Here the requirement is to repeat every record exactly, in full.

─── Provided information

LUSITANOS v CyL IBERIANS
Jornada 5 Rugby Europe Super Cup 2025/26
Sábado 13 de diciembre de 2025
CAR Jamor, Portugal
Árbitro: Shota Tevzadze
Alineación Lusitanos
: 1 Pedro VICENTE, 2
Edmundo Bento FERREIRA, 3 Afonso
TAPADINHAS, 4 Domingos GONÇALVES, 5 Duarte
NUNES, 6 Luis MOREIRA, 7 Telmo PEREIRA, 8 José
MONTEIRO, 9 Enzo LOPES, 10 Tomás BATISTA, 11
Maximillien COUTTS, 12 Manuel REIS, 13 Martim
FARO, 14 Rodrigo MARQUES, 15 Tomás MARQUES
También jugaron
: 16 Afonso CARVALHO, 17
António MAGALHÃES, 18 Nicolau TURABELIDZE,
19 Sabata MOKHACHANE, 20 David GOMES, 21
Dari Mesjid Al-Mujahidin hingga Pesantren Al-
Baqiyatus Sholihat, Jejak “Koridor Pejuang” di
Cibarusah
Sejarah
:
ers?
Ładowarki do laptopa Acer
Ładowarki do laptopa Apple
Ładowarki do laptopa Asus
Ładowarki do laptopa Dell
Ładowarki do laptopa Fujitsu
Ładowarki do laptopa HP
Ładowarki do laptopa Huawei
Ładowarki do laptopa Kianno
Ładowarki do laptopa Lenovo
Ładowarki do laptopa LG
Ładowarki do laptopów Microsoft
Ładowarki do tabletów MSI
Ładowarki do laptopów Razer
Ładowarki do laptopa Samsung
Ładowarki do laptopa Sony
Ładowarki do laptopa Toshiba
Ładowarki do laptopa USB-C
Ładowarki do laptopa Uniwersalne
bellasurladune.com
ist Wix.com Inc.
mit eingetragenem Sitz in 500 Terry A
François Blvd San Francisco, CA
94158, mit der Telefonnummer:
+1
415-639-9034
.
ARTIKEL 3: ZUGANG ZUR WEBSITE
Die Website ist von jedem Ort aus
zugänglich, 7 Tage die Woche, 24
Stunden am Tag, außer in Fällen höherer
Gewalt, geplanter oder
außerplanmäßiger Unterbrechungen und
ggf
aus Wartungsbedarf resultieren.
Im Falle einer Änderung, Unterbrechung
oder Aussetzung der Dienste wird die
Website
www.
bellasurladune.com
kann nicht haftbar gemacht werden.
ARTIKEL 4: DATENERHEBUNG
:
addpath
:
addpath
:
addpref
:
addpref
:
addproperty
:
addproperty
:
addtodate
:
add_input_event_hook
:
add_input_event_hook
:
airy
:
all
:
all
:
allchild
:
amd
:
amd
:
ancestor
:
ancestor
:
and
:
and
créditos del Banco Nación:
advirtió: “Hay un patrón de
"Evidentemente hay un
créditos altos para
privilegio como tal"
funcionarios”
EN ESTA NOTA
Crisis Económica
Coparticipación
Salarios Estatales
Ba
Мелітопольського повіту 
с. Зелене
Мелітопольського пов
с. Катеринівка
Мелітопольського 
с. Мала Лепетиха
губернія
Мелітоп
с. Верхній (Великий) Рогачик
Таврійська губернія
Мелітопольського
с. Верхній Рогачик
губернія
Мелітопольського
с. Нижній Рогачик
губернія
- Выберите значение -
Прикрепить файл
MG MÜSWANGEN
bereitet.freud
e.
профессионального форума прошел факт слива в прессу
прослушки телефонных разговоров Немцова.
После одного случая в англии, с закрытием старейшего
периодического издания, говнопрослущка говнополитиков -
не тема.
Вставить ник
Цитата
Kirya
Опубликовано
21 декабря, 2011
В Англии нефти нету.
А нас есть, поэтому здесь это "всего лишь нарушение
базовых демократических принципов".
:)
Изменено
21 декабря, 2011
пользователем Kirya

──────

- _Reply_:
LUSITANOS v CyL IBERIANS
Jornada 5 Rugby Europe Super Cup 2025/26
Sábado 13 de diciembre de 2025
CAR Jamor, Portugal
Árbitro: Shota Tevzadze
Alineación Lusitanos
: 1 Pedro VICENTE, 2
Edmundo Bento FERREIRA, 3 Afonso
TAPADINHAS, 4 Domingos GONÇALVES, 5 Duarte
NUNES, 6 Luis MOREIRA, 7 Telmo PEREIRA, 8 José
MONTEIRO, 9 Enzo LOPES, 10 Tomás BATISTA, 11
Maximillien COUTTS, 12 Manuel REIS, 13 Martim
FARO, 14 Rodrigo MARQUES, 15 Tomás MARQUES
También jugaron
: 16 Afonso CARVALHO, 17
António MAGALHÃES, 18 Nicolau TURABELIDZE,
19 Sabata MOKHACHANE, 20 David GOMES, 21
Dari Mesjid Al-Mujahidin hingga Pesantren Al-
Baqiyatus Sholihat, Jejak “Koridor Pejuang” di
Cibarusah
Sejarah
:
ers?
Ładowarki do laptopa Acer
Ładowarki do laptopa Apple
Ładowarki do laptopa Asus
Ładowarki do laptopa Dell
Ładowarki do laptopa Fujitsu
Ładowarki do laptopa HP
Ładowarki do laptopa Huawei
Ładowarki do laptopa Kianno
Ładowarki do laptopa Lenovo
Ładowarki do laptopa LG
Ładowarki do laptopów Microsoft
Ładowarki do tabletów MSI
Ładowarki do laptopów Razer
Ładowarki do laptopa Samsung
Ładowarki do laptopa Sony
Ładowarki do laptopa Toshiba
Ładowarki do laptopa USB-C
Ładowarki do laptopa Uniwersalne
bellasurladune.com
ist Wix.com Inc.
mit eingetragenem Sitz in 500 Terry A
François Blvd San Francisco, CA
94158, mit der Telefonnummer:
+1
415-639-9034
.
ARTIKEL 3: ZUGANG ZUR WEBSITE
Die Website ist von jedem Ort aus
zugänglich, 7 Tage die Woche, 24
Stunden am Tag, außer in Fällen höherer
Gewalt, geplanter oder
außerplanmäßiger Unterbrechungen und
ggf
aus Wartungsbedarf resultieren.
Im Falle einer Änderung, Unterbrechung
oder Aussetzung der Dienste wird die
Website
www.
bellasurladune.com
kann nicht haftbar gemacht werden.
ARTIKEL 4: DATENERHEBUNG
:
addpath
:
addpath
:
addpref
:
addpref
:
addproperty
:
addproperty
:
addtodate
:
add_input_event_hook
:
add_input_event_hook
:
airy
:
all
:
all
:
allchild
:
amd
:
amd
:
ancestor
:
ancestor
:
and
:
and
créditos del Banco Nación:
advirtió: “Hay un patrón de
"Evidentemente hay un
créditos altos para
privilegio como tal"
funcionarios”
EN ESTA NOTA
Crisis Económica
Coparticipación
Salarios Estatales
Ba
Мелітопольського повіту 
с. Зелене
Мелітопольського пов
с. Катеринівка
Мелітопольського 
с. Мала Лепетиха
губернія
Мелітоп
с. Верхній (Великий) Рогачик
Таврійська губернія
Мелітопольського
с. Верхній Рогачик
губернія
Мелітопольського
с. Нижній Рогачик
губернія
- Выберите значение -
Прикрепить файл
MG MÜSWANGEN
bereitet.freud
e.
профессионального форума прошел факт слива в прессу
прослушки телефонных разговоров Немцова.
После одного случая в англии, с закрытием старейшего
периодического издания, говнопрослущка говнополитиков -
не тема.
Вставить ник
Цитата
Kirya
Опубликовано
21 декабря, 2011
В Англии нефти нету.
А нас есть, поэтому здесь это "всего лишь нарушение
базовых демократических принципов".
:)
Изменено
21 декабря, 2011
пользователем Kirya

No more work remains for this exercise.